Ensemble anomaly scoring (distributed UDF and driver-local).

serialize_ensemble_models

def serialize_ensemble_models(model_uris: list[str],
model_record: AnomalyModelRecord) -> list[bytes]

Load and serialize ensemble models for UDF.

prepare_ensemble_scoring_schema

def prepare_ensemble_scoring_schema(enable_contributions: bool) -> StructType

Prepare schema for ensemble scoring UDF.

create_ensemble_scoring_udf

def create_ensemble_scoring_udf(models_bytes: list[bytes],
engineered_feature_cols: list[str],
schema: StructType)

Create ensemble scoring UDF.

create_ensemble_scoring_udf_with_contributions

def create_ensemble_scoring_udf_with_contributions(
models_bytes: list[bytes],
engineered_feature_cols: list[str],
schema: StructType,
quantile_points: list[tuple[float, float]] | None = None,
threshold: float | None = None)

Create ensemble scoring UDF with SHAP contributions.
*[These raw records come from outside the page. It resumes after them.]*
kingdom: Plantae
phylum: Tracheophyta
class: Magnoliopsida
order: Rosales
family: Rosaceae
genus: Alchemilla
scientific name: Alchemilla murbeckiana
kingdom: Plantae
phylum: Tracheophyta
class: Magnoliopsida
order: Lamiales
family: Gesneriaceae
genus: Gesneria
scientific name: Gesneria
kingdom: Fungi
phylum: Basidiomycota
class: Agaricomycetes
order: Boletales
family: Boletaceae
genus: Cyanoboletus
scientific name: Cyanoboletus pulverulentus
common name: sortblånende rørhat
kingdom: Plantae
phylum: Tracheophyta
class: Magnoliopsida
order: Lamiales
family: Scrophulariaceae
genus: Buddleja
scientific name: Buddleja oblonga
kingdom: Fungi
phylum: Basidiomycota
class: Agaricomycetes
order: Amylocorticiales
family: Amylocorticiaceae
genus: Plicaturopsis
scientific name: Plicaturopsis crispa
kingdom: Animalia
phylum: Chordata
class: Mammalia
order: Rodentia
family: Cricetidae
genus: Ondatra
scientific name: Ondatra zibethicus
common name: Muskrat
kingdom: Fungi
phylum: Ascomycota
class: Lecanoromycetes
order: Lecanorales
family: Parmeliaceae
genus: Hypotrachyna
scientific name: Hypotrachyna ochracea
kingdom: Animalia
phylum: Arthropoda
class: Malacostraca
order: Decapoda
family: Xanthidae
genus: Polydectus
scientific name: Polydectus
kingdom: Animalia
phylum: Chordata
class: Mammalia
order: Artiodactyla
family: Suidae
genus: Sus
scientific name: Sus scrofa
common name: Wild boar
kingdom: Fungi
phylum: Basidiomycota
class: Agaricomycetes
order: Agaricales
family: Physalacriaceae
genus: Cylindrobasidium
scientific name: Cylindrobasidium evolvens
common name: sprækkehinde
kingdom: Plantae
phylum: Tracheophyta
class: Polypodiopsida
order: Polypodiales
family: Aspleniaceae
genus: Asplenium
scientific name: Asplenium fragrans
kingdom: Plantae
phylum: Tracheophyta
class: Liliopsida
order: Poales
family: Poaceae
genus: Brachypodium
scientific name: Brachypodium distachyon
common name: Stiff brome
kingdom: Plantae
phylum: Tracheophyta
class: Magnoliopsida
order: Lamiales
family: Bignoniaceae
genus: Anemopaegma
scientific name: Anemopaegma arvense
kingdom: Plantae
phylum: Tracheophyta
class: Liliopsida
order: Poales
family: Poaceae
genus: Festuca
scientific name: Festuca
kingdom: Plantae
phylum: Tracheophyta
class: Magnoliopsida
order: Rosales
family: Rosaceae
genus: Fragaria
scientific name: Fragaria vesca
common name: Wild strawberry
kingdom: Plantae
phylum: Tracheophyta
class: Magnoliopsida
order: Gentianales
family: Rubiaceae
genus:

When quantile_points and threshold are provided, SHAP runs only for rows whose mean-score severity reaches the threshold; other rows get a null contributions map.

score_ensemble_models

def score_ensemble_models(model_uris: list[str],
df_filtered: DataFrame,
columns: list[str],
feature_metadata_json: str,
merge_columns: list[str],
enable_contributions: bool,
*,
model_record: AnomalyModelRecord,
quantile_points: list[tuple[float, float]]
| None = None,
threshold: float | None = None) -> DataFrame

Score DataFrame with multiple ensemble models and compute statistics.

The original row rides through feature engineering inside a struct column and is restored after scoring, so scores are attached in the same pass — no join back onto the caller's DataFrame.

score_ensemble_models_local

def score_ensemble_models_local(model_uris: list[str],
df_filtered: DataFrame,
columns: list[str],
feature_metadata_json: str,
merge_columns: list[str],
enable_contributions: bool,
*,
model_record: AnomalyModelRecord,
quantile_points: list[tuple[float, float]]
| None = None,
threshold: float | None = None) -> DataFrame

Score ensemble models locally on the driver.